Requirement:
Beginning at the line containing "그림 4의 릴레이 KA를 통해 흐르는 전류는 배선 계수가 3인 I A I e", repeat each line below exactly up to and including the line containing "5-6 класс 2024г". Do not repeat the pictures.

:: Data listing

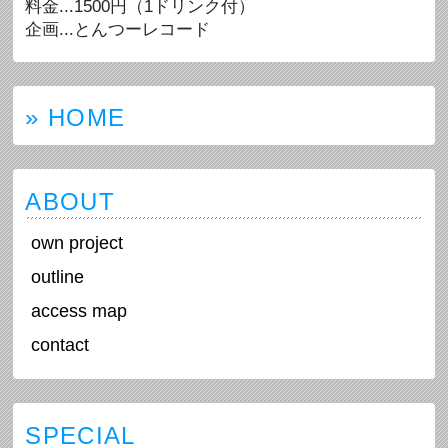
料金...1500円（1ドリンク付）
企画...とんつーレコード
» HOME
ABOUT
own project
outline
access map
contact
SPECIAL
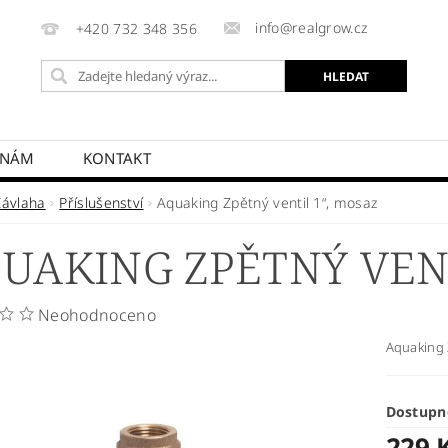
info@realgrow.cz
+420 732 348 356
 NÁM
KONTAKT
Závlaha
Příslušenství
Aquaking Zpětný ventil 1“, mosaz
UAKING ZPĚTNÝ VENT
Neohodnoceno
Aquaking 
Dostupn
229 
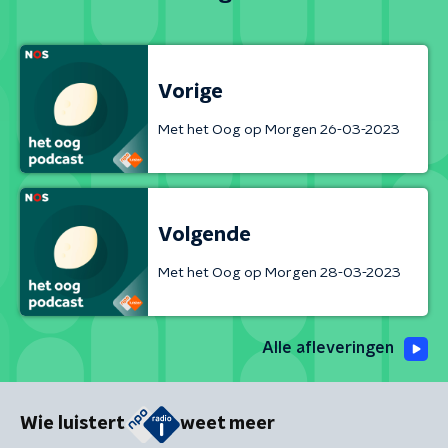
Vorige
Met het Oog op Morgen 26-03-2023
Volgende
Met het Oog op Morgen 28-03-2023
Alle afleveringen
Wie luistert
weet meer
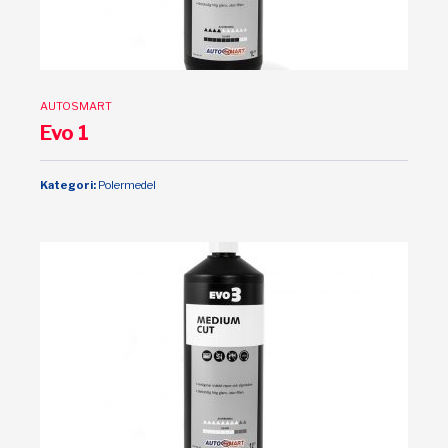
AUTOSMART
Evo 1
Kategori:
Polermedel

::::
:: Data listing

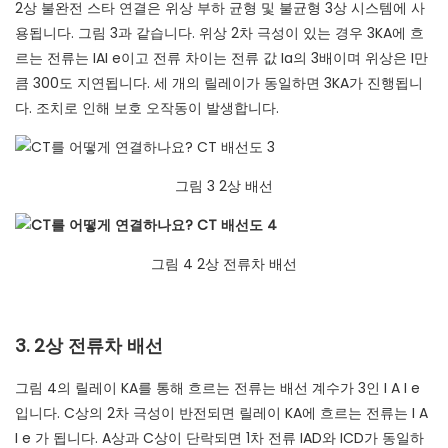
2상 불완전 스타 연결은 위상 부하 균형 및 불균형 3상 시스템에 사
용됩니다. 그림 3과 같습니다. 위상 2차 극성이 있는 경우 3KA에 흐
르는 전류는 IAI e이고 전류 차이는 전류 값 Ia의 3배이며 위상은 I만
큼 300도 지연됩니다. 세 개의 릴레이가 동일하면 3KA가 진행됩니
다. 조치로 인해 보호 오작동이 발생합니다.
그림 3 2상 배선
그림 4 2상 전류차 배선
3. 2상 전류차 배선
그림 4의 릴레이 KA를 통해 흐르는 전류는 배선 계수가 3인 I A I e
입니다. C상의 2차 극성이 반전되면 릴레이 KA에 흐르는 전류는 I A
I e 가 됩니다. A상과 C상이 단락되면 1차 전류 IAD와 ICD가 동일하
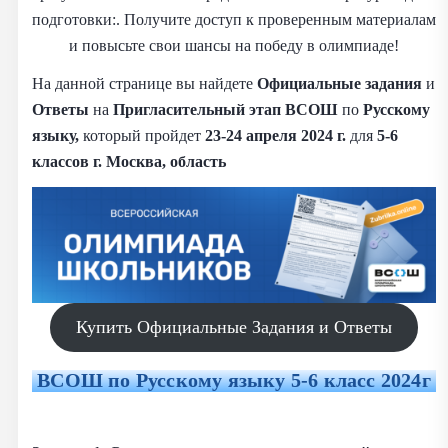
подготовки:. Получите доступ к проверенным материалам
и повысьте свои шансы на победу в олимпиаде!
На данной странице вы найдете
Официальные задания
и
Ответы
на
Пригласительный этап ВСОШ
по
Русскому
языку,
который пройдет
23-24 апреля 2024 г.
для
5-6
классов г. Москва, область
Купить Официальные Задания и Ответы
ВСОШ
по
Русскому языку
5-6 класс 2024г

::::

Response below:
그림 4의 릴레이 KA를 통해 흐르는 전류는 배선 계수가 3인 I A I e
입니다. C상의 2차 극성이 반전되면 릴레이 KA에 흐르는 전류는 I A
I e 가 됩니다. A상과 C상이 단락되면 1차 전류 IAD와 ICD가 동일하
подготовки:. Получите доступ к проверенным материалам
и повысьте свои шансы на победу в олимпиаде!
На данной странице вы найдете
Официальные задания
и
Ответы
на
Пригласительный этап ВСОШ
по
Русскому
языку,
который пройдет
23-24 апреля 2024 г.
для
5-6
классов г. Москва, область
Купить Официальные Задания и Ответы
ВСОШ
по
Русскому языку
5-6 класс 2024г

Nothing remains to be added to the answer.